Re: David's less simple example from Robin Berjon on 2012-06-12 (public-xml-er@w3.org from June 2012)

From: Robin Berjon <robin@berjon.com>
Date: Tue, 12 Jun 2012 21:32:50 +0200
To: Norman Walsh <ndw@nwalsh.com>
Cc: W3C XML-ER Community Group <public-xml-er@w3.org>
Message-Id: <58BCA642-D304-4814-AF64-092E0376B44C@berjon.com>

On Jun 12, 2012, at 21:17 , Norman Walsh wrote:
> David Carlisle <davidc@nag.co.uk> writes:
>> On 29/02/2012 00:11, Noah Mendelsohn wrote:
>>> I think the most important question is: how bad would be consequences
>>> be if we guessed wrong.
>> 
>> I still think that viewing things in that way leads to pain. If you look
>> at the output of html5/xml5/Anne's-draft/ on my example (or any example
>> really) there's no sense in which markup has been fixed. It is just
>> parsed with a grammar that isn't xml and produces a tree in a
>> deterministic fashion. The input was correct for that result tree.
>> (Some inputs may be called parse error to make humans feel better but
>> from a parsing point of view, that's a side issue).
> 
> I'm inclined to agree with David on this point. 

I do, too. One thing I've been wondering about is whether there's a name describing a parsing algorithm that produces useful output for every single input (as opposed to one that blows up for a subset of possible inputs).
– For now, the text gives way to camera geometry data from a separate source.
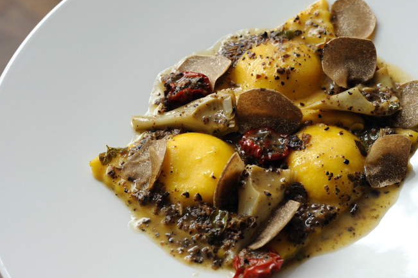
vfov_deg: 23.0
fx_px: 685
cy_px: 141
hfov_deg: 33.9
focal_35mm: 59
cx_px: 211
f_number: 8
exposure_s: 1/125
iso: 800
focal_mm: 50
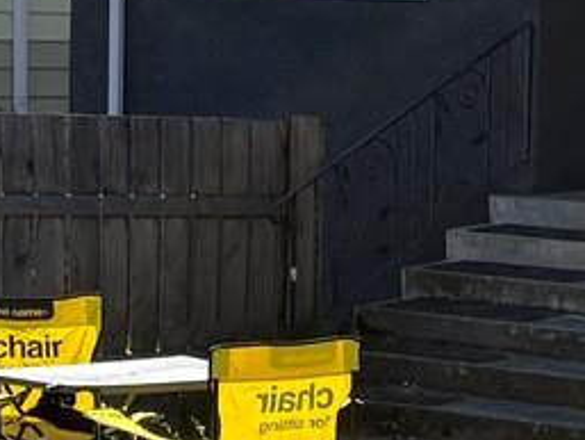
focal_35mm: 162
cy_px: 203
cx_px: 897
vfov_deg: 9.2
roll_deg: -0.7
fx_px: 2739
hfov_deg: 11.6
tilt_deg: -4.9
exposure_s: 1/2985
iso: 50
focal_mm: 5.96
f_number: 1.6
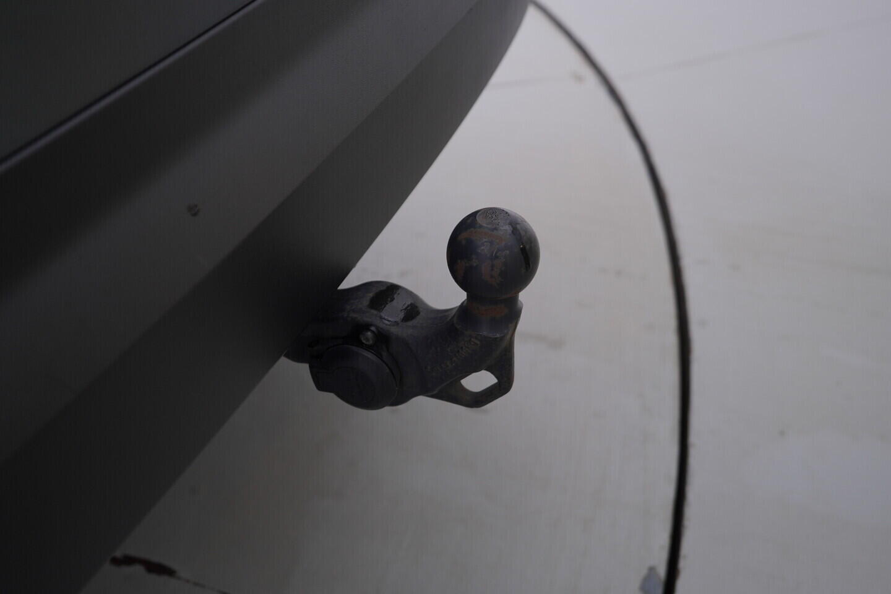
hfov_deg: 53.1
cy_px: 297
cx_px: 446
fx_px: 891
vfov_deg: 36.9
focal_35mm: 36
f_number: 3.5
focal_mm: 24
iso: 125
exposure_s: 1/60
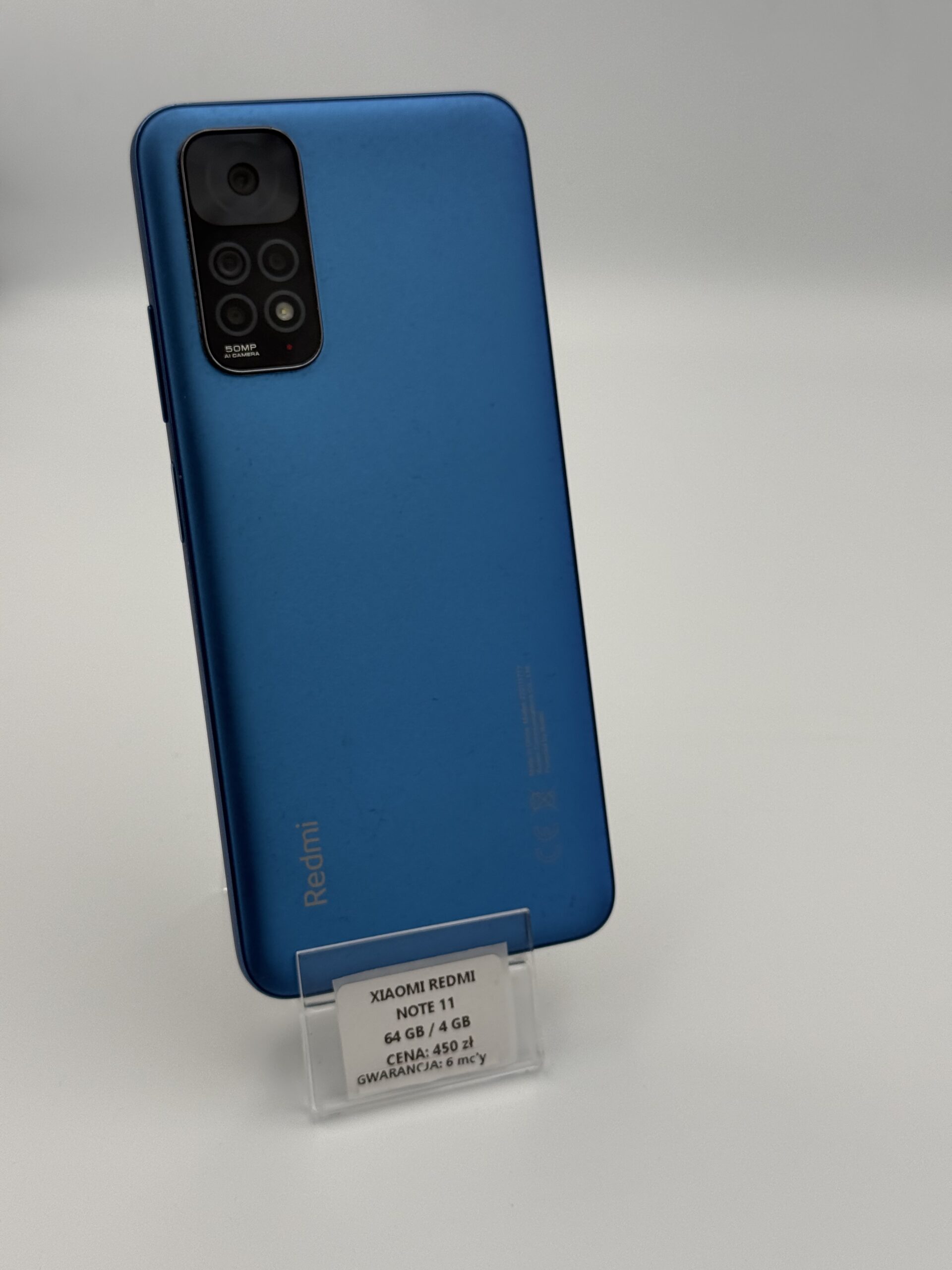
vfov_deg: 39.7
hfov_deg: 30.3
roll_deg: -2.4
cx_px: 476
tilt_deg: -27.4
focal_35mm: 48
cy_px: 635
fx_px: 1760
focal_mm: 6.76
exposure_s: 1/1203
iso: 80
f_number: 1.78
I think that it might be useful in clarifying this discussion (plus, I'm sure it's a cool word). Alas, my computer science proficiency is pretty much limited to nodding sagely whenever someone says something like "that halting problem has O(n) complexity in the Turing machine" so I don't know where to look.

> I think our goal should be deterministic parsing rules for building a
> tree from a sequence of characters. For well-formed XML (at least
> without an external subset), we should build the "right" tree. For
> documents that look mostly like XML but have the occasional missing
> quote or end tag, we should get the "right" tree for as many of those
> as we can without making the spec impractical or having arguments
> about the finer points of which result is correct. For everything
> else, we should get a specific answer.

+1 to all of that.

-- 
Robin Berjon - http://berjon.com/ - @robinberjon

Received on Tuesday, 12 June 2012 19:33:18 UTC